- [TASK ITEM] According to the book review, what primary sources does Lida draw on?

Historia del Catolicismo en Argentina entre el siglo XIX y el XX. By Miranda Lida. [Historia y Cultura.] (Buenos Aires: Siglo Veintiuno Editores. 2015. Pp. 269. $23.32 paperback. ISBN 978-9-87-629-595-6.)

Miranda Lida explores the history of the cultural life in Argentina’s Entresiglo, the time period that runs around the 1880s and 1920s—the transition to the twentieth century. She wants to know how the Church reacted to the social transformation of Argentina’s landscape in those years.

The main point of the book is that Catholicism had an ambiguous relationship with the modernization process. The Church did not understand or even resisted many aspects of modernization. Bishops and priests did not know what to do with the growing process of urbanization or with the migrants coming from Europe and the countryside. The Catholic elites feared social change, ignored social class divisions, and distrusted liberal democracy. However, at the same time, Buenos Aires Catholicism became a modern religious institution—that is, it centralized its authority; developed a bureaucratic, rational use of its resources; standardized the training of its officials; normalized the ritual life; and used mass media without hesitation. Buenos Aires’ Catholicism became cosmopolitan, receiving immigrants not so willingly and engaging in a dialogue with the European Belle Époque. [End Page 649]

What Lida shows us is a Catholicism that suffered the social transformations within the institution. There were class struggles and political battles within the Church. Argentinean Catholicism was not alien to Argentina’s social and political turmoil.

She chooses to tell us the story from the perspective of the porteño elites, as we call in Argentina the people who were born in the “port” city of Buenos Aires. She uses primary sources such as official documents, association newsletters, Catholic newspapers, and magazine articles. This is one of the strengths of the book; it is well documented, detailed in such a way that it becomes a source for future researchers.

- [PROVIDED MATERIAL]

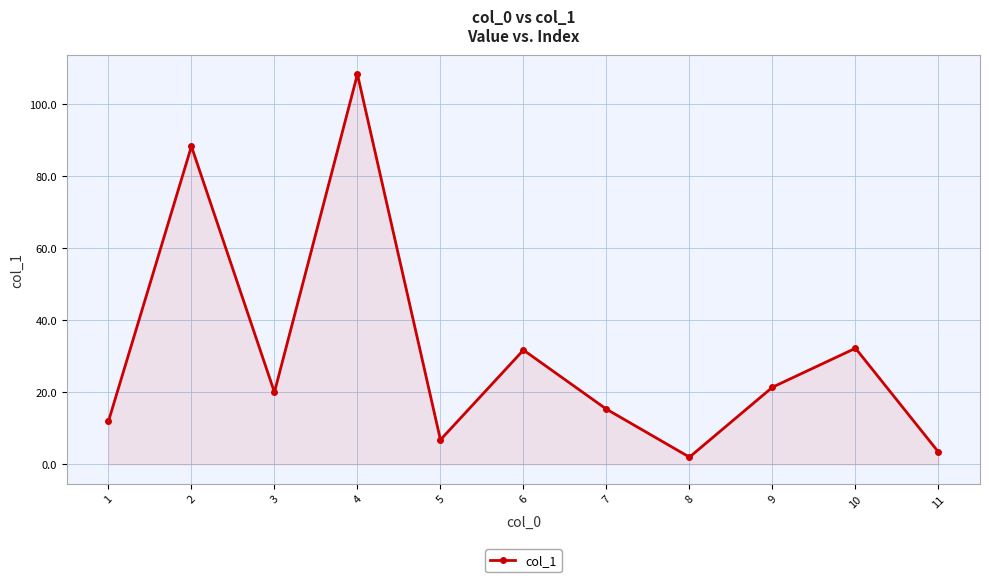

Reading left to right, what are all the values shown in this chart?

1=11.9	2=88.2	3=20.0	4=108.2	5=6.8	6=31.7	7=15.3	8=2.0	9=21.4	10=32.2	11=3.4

- [TASK OUTPUT] Official documents, association newsletters, Catholic newspapers, and magazine articles.